▸ Alıştırma 1
Kayıtlarda "Who is more forward, [152,480] or [164,234]?" ifadesinin geçtiği satırdan "(B) B is further" ifadesinin geçtiği satıra kadar olan bölümü, bu iki satır da dahil olmak üzere aynen aktarın. Resimleri yanıta almayın.

▸ Okuma Parçası
KAFKASYA'DA ÇATIŞMA, GEÇMİŞ SORUNLAR
Paul B.HENZE imzalı yazı
gündemdeki olaylarla ilgili değil fakat KAFKASYA nın jeopolitik önemini vurguluyor
11-09-2004 - 5 kez okundu
Bir bütün olarak ele alındığında Kafkasya, dünyada çok az bölgeyle karşılaştırılabilecek doğal zenginliğe sahiptir. 600 mil uzunluğundaki muhteşem bir dağ sırası, bölgeyi kuzeybatıdan güneydoğuya doğru ikiye böler. Dağların her iki yanında, Sovyet döneminde nispeten az zarar görmüş olan yapraklı ve kozalaklı geniş ormanlar uzanmaktadır. Kafkasya eski çağlardan beri mineral zenginliğiyle tanınmaktadır. 19. yüzyılın sonlarında çıkarılmaya başlanmış olan Azeri petrolü, Sovyet döneminde Rus ekonomisinin büyük kısmını beslemişti. 20.yüzyılın başında, Çeçenya'nın Grozni şehri etrafındaki petrol sahaları üretime başlamıştı ve bu bölge hâlen de eski Sovyetler Birliği'nin uçak yakıtı ihtiyacını büyük oranda karşılamaktadır. Bölge kendi kaynaklarıyla kendisini besleyecek ve donatacak durumdadır. Gelişmiş altyapısına karşın nüfuzu fazla değildir. Doğanın cömert olduğu dünyanın böyle çekici bir parçasının bu kadar fazla gerginlik ve çatışmaya sahne olmasının sebebi nedir?
Kafkasyalılar'a sorunlarını çözmelerine ve gelecekte belirli bir rota çizmelerine yardım etmek isteyenler, birçok faktörü gözönünde bulundurmalıdırlar.

▸ Alıştırma 2
Kafkasya'daki çatışmalarla ilgili metni kaldığı yerden devam ettirin.

▸ Çalışma Malzemesi
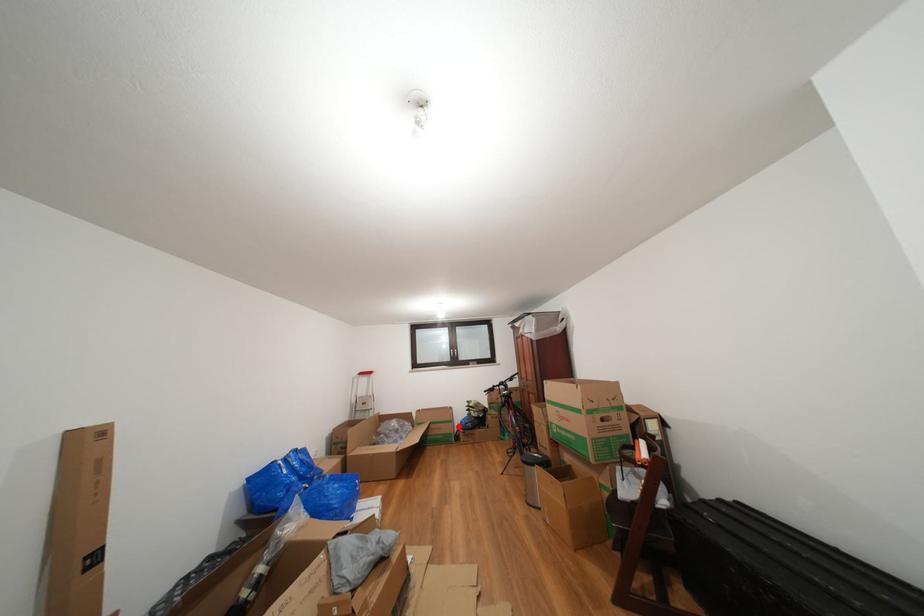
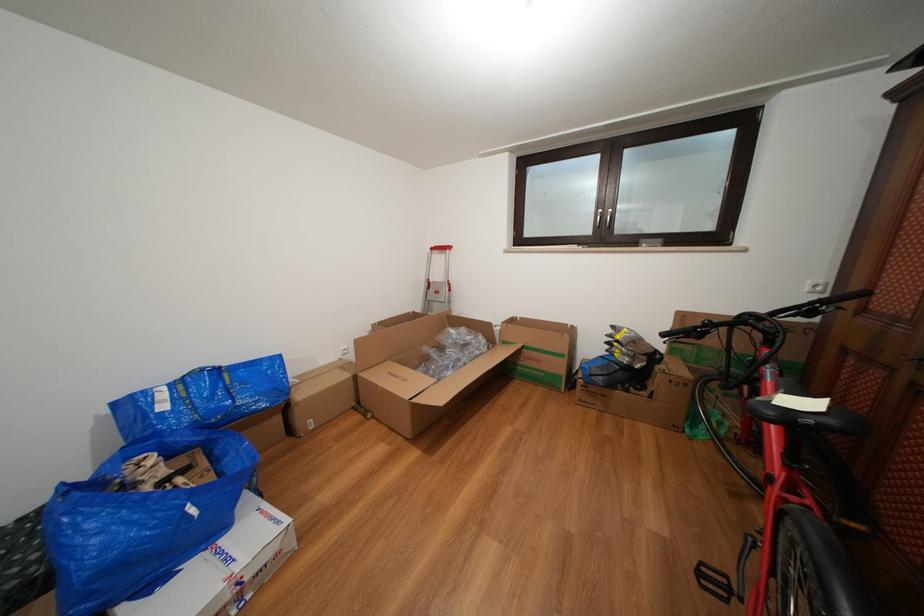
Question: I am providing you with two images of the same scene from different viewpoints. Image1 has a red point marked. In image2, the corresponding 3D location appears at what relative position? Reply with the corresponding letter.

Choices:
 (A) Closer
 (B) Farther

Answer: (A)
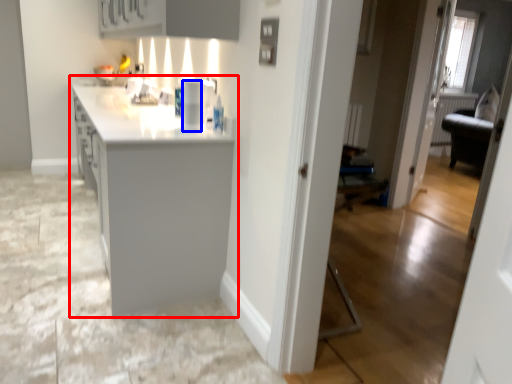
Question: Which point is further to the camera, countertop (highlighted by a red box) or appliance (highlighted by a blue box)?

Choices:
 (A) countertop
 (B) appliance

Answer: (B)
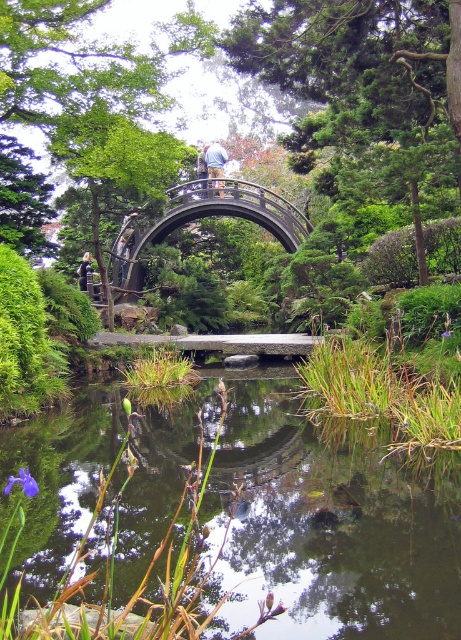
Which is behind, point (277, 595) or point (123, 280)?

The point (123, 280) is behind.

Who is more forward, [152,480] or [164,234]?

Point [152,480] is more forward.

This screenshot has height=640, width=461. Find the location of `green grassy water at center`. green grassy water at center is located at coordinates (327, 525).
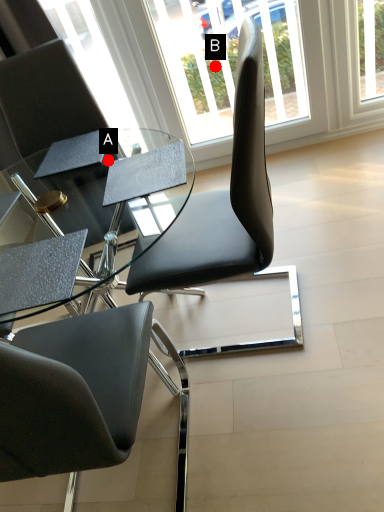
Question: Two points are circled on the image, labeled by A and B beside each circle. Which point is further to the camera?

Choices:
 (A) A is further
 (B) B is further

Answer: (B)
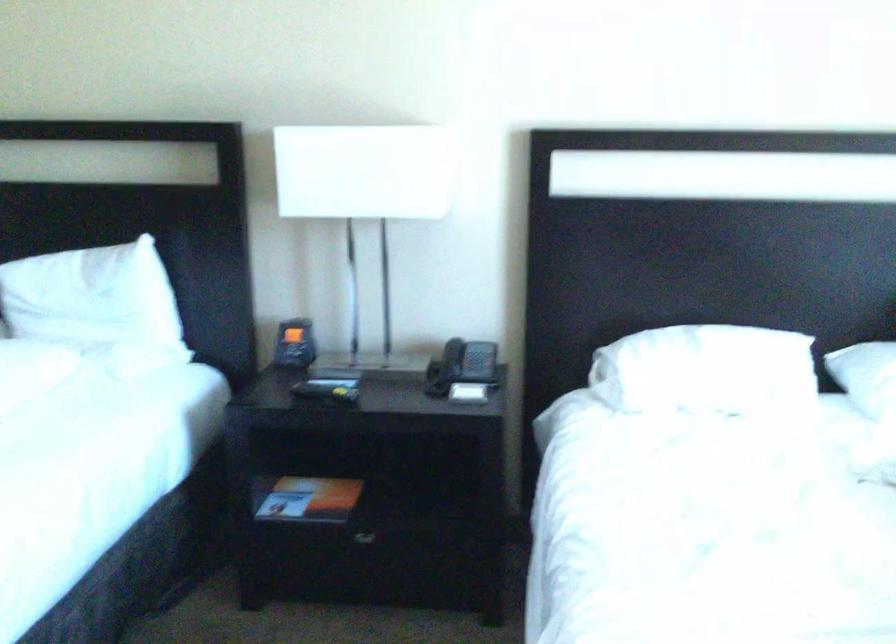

---

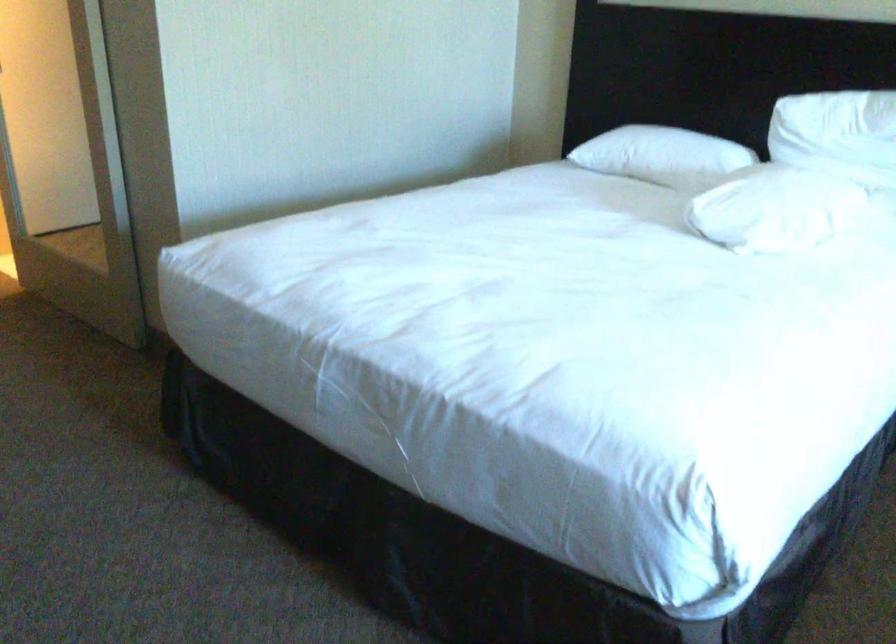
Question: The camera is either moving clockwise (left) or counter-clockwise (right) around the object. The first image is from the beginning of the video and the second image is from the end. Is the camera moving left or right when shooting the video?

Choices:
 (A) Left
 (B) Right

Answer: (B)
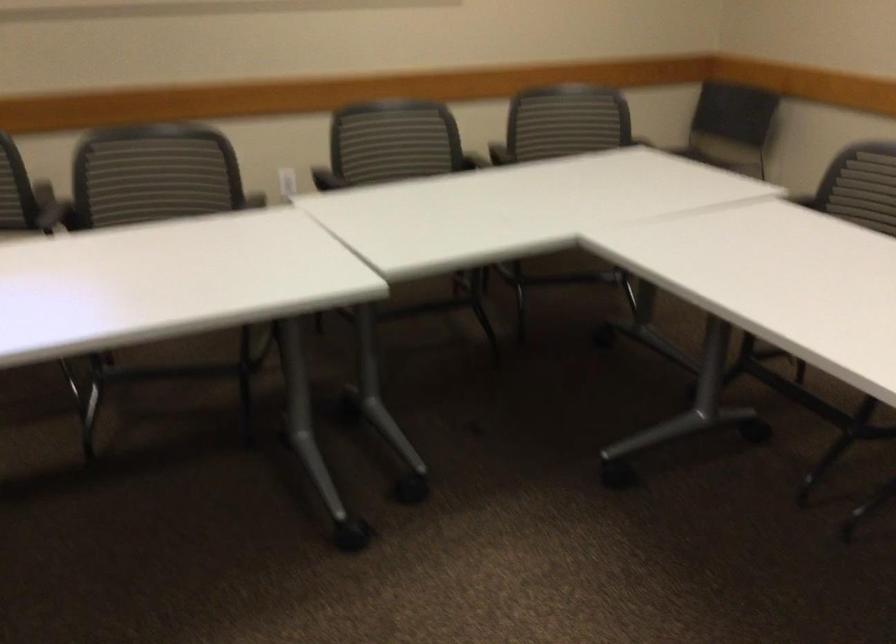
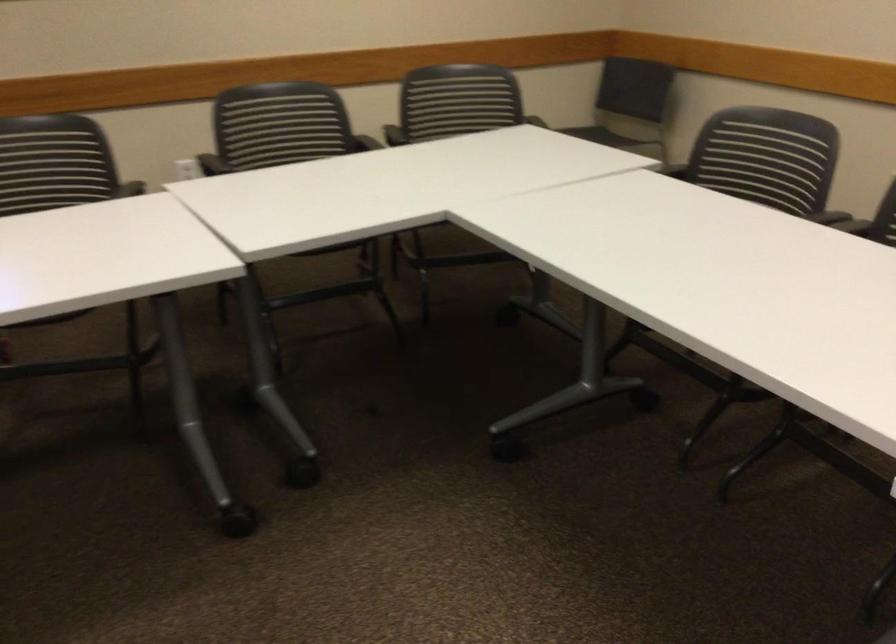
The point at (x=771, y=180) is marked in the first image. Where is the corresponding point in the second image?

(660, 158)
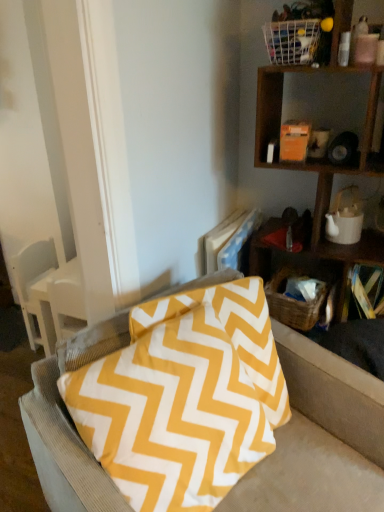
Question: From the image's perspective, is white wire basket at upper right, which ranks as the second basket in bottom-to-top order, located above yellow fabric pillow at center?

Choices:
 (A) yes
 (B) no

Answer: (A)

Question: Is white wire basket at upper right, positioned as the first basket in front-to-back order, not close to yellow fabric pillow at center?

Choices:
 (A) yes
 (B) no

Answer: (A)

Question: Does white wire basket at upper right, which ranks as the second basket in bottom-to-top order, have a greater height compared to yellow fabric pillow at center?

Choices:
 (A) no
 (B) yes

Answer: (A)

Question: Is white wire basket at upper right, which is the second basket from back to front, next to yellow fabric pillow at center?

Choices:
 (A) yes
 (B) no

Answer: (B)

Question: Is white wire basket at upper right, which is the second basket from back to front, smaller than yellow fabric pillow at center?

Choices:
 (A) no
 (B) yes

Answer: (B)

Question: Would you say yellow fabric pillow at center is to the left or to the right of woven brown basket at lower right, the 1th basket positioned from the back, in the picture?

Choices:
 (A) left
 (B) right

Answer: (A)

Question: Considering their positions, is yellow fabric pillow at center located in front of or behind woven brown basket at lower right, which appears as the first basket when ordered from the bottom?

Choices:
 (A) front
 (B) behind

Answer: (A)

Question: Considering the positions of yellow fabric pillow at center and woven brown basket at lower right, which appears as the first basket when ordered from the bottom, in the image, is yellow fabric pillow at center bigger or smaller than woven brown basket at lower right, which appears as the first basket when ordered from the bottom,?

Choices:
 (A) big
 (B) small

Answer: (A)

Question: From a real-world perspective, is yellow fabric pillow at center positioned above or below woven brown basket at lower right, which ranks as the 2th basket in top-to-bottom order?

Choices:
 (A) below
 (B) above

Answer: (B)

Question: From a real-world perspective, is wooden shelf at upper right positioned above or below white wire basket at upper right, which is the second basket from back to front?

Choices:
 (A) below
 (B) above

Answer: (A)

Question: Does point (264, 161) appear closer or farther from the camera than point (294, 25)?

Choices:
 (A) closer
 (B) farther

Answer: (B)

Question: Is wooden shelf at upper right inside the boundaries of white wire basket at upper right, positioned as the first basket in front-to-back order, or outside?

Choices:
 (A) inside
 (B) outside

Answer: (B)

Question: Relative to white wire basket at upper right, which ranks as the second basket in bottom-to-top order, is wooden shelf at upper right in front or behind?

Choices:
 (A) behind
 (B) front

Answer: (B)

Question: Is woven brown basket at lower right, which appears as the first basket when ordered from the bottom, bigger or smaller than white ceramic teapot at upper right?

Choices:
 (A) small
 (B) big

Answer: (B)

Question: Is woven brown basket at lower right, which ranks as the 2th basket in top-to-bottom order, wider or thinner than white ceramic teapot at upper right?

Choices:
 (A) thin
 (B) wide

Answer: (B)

...

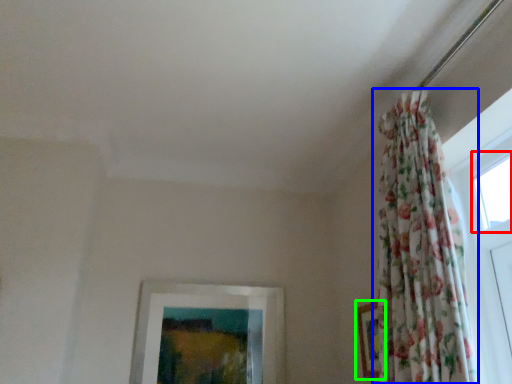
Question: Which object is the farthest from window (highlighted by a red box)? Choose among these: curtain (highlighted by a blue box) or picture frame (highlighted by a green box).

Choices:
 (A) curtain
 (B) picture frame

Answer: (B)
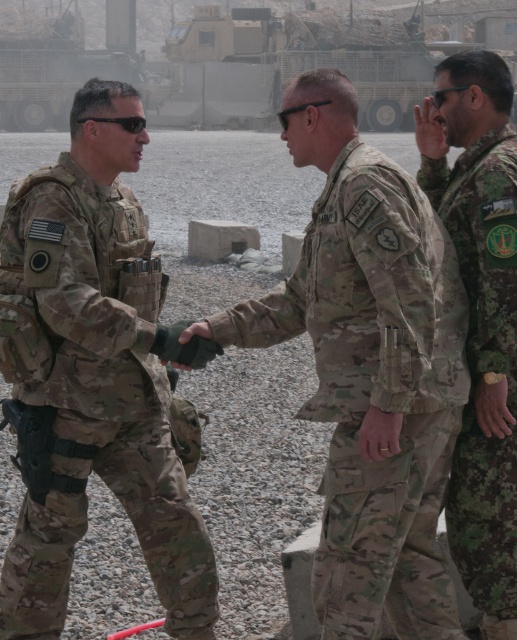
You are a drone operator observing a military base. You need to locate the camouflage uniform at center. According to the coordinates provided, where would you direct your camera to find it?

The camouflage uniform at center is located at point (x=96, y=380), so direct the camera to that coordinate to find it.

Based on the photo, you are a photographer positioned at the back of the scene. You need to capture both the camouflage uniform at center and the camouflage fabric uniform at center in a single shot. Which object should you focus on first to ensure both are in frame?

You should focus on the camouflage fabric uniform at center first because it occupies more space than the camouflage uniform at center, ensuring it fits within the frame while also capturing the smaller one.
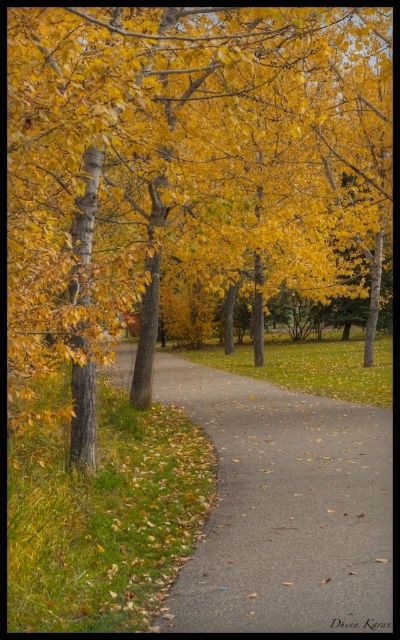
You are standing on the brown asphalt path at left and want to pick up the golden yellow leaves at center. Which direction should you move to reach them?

▸ Yanıt 1
Who is more forward, [152,480] or [164,234]?

Point [152,480] is more forward.

This screenshot has height=640, width=461. Find the location of `green grassy water at center`. green grassy water at center is located at coordinates (327, 525).
Question: Two points are circled on the image, labeled by A and B beside each circle. Which point is further to the camera?

Choices:
 (A) A is further
 (B) B is further

▸ Yanıt 2
Tarih
Bütün eski-komünist dünyada olduğu gibi, tarih Kafkaslar'da, komünizm tecrübesini yaşamamış olanların asla anlayamayacakları bir biçimde tekrar dirilmişti. Dünya üzerindeki en eski yerleşim bölgelerinden birisi olması ve dünyadaki diğer topluluklarla ilişkisi olmayan dilleri konuşan halkların oturmasından dolayı Kafkasya bölgesi, tarihin uğraştığı bir alan olmuştur. Sovyet dönemi boyunca Kafkasya halklarının çoğunluğu ya aldatma ya baskı ya da zorla katı, dogmatik bir çerçeve içinde tutulmuştur. Buna rağmen Kafkasyalılar kimlikleri ve geçmişleri hakkında büyük endişe duydular. Komünizmin çöküşüyle birlikte Kafkasyalılar tarihlerine yeniden sahip olmada ve geçmişlerini keşfetmede özgür oldular. Bu süreci izlemek heyecan veriyor. Ancak ters bir eğilim de var. Her etnik grubun ayrı bir kökeni ve geçmişi var ve bu özellikler sık sık komşu grubun özelliğiyle çatışmaktadır. Böylece tarih hakkında büyük bir tartışma oluşmaktadır. Günümüzün sorunları eski metinlerde, arkeolojide ve hatta hikâye ve mitlerde tartışılmıştır. Tartışma ilgi çekici ve heyecan verici olmakla birlikte çatışmaların çözümünü kolaylaştırmaktan ziyade, ağırlaştırmaya ve karıştırmaya yöneliktir.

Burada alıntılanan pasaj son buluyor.